You can modify the following parameters to control the chunking:
- `MIN_SILENCE_LEN` (miliseconds): Defines the minimal length of silence necessary to split the audio at that point
- `SILENCE_THRESHOLD` (dBFS): Defines what counts as silent and what does not; anything louder than the set threshold will count as not silent. 
- `MIN_CHUNK_LEN` (seconds): Any chunk shorter than this value will be discarded and NOT saved.

In [32]:
# modified code, originally from:
#   https://www.codespeedy.com/split-audio-files-using-silence-detection-in-python/
#   retrieved on 2024-08-23
import os
from pydub import AudioSegment
from pydub.silence import split_on_silence

def chunk_audio(filelist: list[str],silence_len=800,silence_thr=-40, chunklen=0):
    count = 0
    length = 0.
    for file in filelist:
        sound = AudioSegment.from_wav(file)
        # print(sound.duration_seconds)
        # spliting audio files
        audio_chunks = split_on_silence(sound, min_silence_len=silence_len, silence_thresh=silence_thr)
        #loop is used to iterate over the output list
        for i, chunk in enumerate(audio_chunks):
            # save them as a FLAC file
            output_file = "./chunks/chunk{0}.flac".format(i)
            if not os.path.exists("./chunks"):
                os.makedirs("./chunks/")
            if chunk.duration_seconds >= chunklen:
                print("Exporting file", output_file)
                chunk.export(output_file, format="flac")
                length += chunk.duration_seconds
                count += 1
            else:
                print("Skipping Chunk {0}: Too short (< {1} seconds)".format(i,chunklen))
    print("\nAverage length of saved chunks: {0} Seconds".format(round(length/count,2)))
    


In [34]:
# VARIABLES
MIN_SILENCE_LEN = 800
SILENCE_THRESHOLD = -40
MIN_CHUNK_LEN = 1.5

# USER TODO: list of files to chunk
filelist = ["./LN_AUDIOFILES/brn1/bernie_filibuster_pt1_5min.wav"]

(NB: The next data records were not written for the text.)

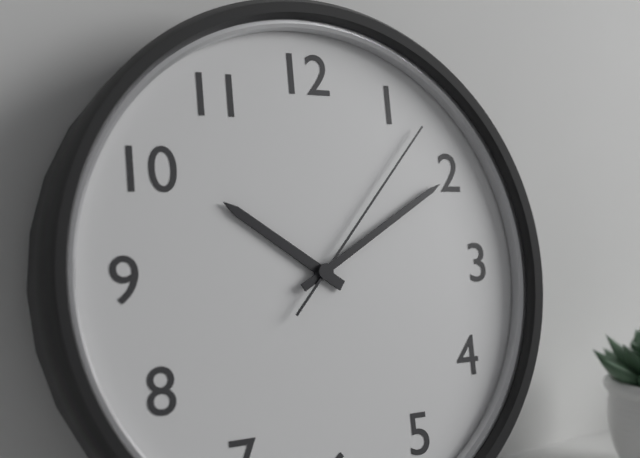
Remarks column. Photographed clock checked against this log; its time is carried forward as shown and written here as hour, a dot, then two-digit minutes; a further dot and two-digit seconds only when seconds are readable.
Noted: 10.10.07
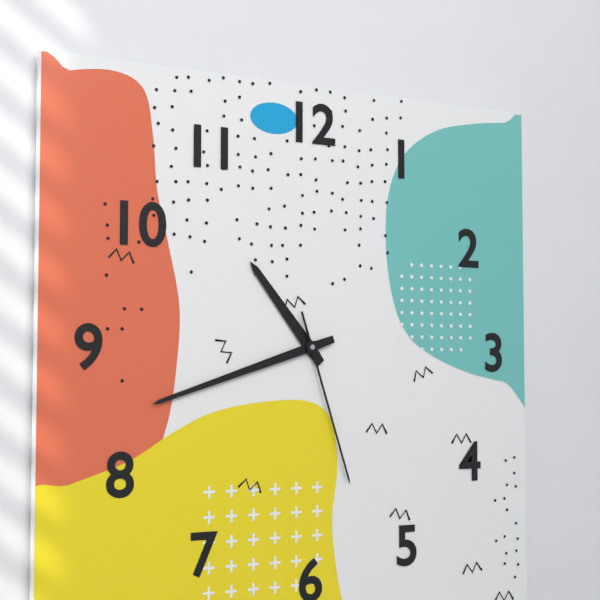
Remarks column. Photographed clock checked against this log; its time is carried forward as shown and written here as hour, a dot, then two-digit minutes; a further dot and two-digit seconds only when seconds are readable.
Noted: 10.42.27
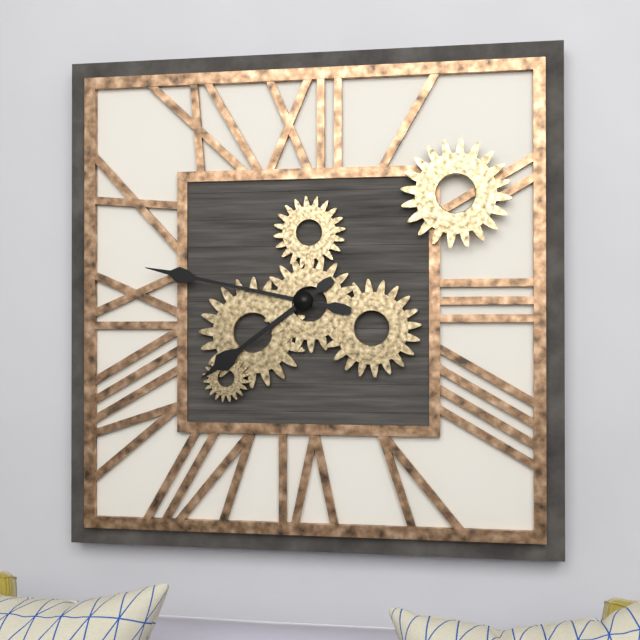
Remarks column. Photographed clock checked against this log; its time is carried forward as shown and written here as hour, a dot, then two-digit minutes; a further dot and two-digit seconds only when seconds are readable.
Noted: 7.47
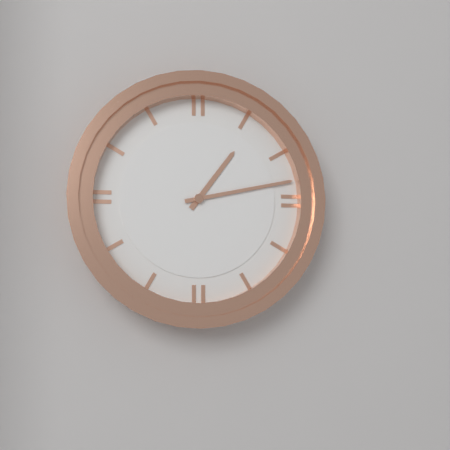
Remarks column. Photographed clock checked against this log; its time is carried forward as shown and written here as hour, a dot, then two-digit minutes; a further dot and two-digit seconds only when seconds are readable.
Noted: 1.13
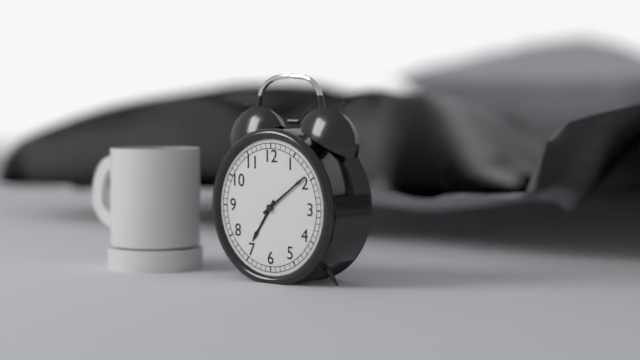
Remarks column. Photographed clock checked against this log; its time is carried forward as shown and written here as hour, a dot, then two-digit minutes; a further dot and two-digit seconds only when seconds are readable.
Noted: 7.09
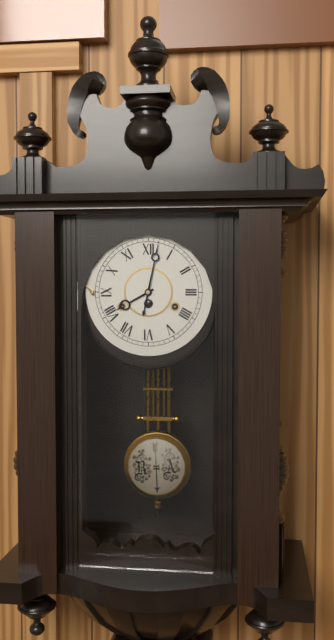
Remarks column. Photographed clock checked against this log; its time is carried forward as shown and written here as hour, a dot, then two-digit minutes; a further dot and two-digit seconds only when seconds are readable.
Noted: 8.02
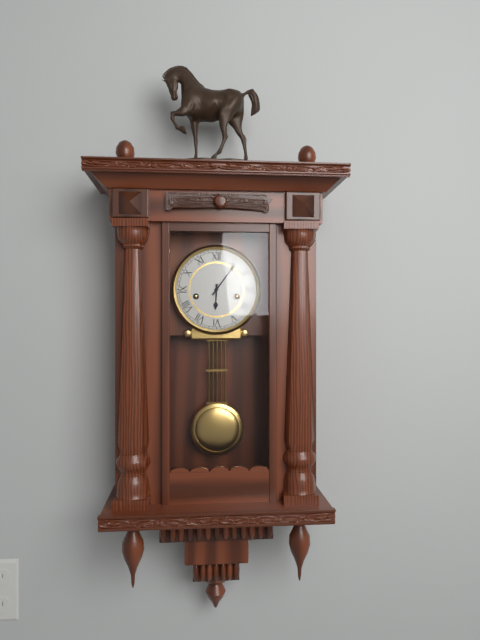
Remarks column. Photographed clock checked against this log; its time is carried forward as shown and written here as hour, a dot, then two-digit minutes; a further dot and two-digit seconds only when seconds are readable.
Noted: 6.06
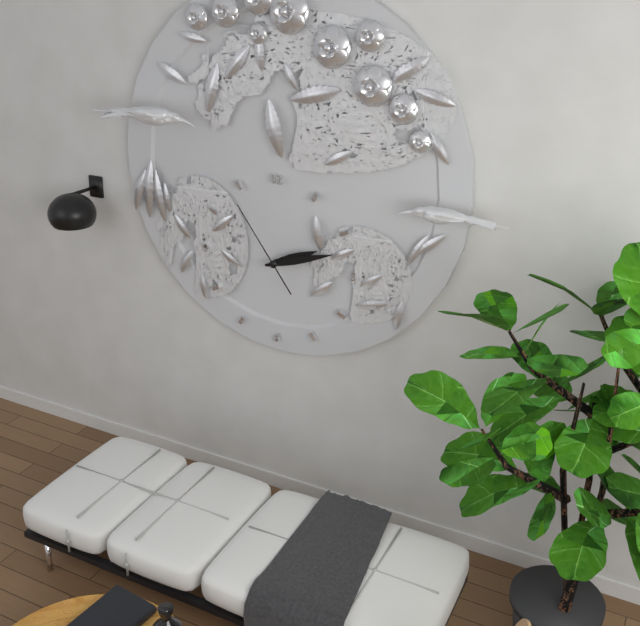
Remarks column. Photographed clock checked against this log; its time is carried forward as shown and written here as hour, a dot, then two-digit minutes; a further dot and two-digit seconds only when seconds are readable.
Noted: 2.12.54
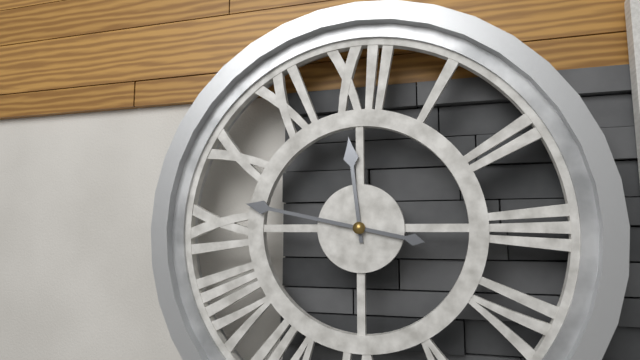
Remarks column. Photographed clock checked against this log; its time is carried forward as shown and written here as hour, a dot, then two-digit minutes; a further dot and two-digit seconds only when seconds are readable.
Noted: 11.47
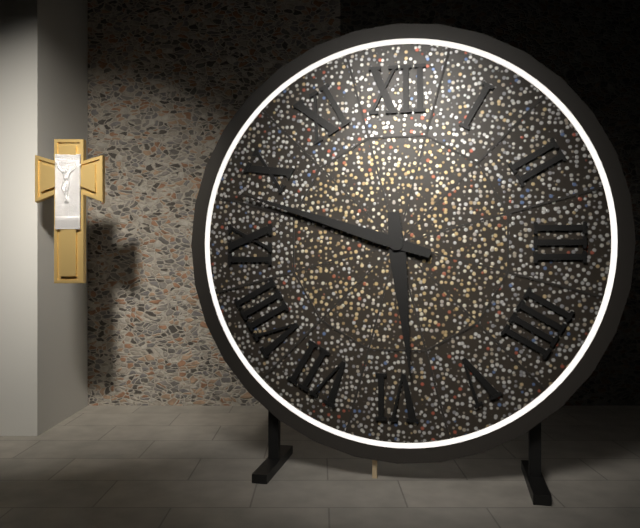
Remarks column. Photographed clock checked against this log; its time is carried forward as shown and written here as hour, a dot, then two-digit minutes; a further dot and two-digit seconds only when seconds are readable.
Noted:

# TODO remove before shipping
if not DO_NOT_CHUNK:
    chunk_audio(filelist, silence_len=MIN_SILENCE_LEN, silence_thr=SILENCE_THRESHOLD, chunklen=MIN_CHUNK_LEN)

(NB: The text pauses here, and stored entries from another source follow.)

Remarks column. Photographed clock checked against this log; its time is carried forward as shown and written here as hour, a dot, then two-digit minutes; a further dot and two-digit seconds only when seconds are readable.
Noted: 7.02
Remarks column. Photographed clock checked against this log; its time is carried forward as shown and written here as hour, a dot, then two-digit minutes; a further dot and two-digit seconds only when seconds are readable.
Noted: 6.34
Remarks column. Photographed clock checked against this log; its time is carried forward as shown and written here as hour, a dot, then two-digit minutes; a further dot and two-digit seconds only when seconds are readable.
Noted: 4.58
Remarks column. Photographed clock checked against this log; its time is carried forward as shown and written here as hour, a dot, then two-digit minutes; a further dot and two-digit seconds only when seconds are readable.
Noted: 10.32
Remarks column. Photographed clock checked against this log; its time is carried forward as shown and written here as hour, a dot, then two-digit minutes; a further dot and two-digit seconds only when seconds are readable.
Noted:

Skipping Chunk 0: Too short (< 1.5 seconds)
Skipping Chunk 1: Too short (< 1.5 seconds)
Exporting file ./chunks/chunk2.flac
Exporting file ./chunks/chunk3.flac
Exporting file ./chunks/chunk4.flac
Exporting file ./chunks/chunk5.flac
Exporting file ./chunks/chunk6.flac
Exporting file ./chunks/chunk7.flac
Exporting file ./chunks/chunk8.flac
Exporting file ./chunks/chunk9.flac
Skipping Chunk 10: Too short (< 1.5 seconds)
Exporting file ./chunks/chunk11.flac
Exporting file ./chunks/chunk12.flac
Exporting file ./chunks/chunk13.flac
Exporting file ./chunks/chunk14.flac
Exporting file ./chunks/chunk15.flac
Exporting file ./chunks/chunk16.flac
Exporting file ./chunks/chunk17.flac
Exporting file ./chunks/chunk18.flac
Skipping Chunk 19: Too short (< 1.5 seconds)
Skipping Chunk 20: Too short (< 1.5 seconds)
Exporting file ./chunks/chunk21.flac
Skipping Chunk 22: Too short (< 1.5 seconds)
Exporting file ./chunks/chunk23.flac
Exporting file ./chunks/chunk24.flac
Skipping Chunk 25: Too short (< 1.5 s

### Preprocessing

At this point, we have some audio data in appropriately sized chunks. We now need to run some very particular preprocessing steps on it, so that the model receives it in the right format.

#### Storage Format

FreeVC expects our fine-tuning data to be in the same format as its [original training data](https://datashare.ed.ac.uk/handle/10283/3443). Therefore, we need to rename some files and move them to the right places before we run any preprocessing.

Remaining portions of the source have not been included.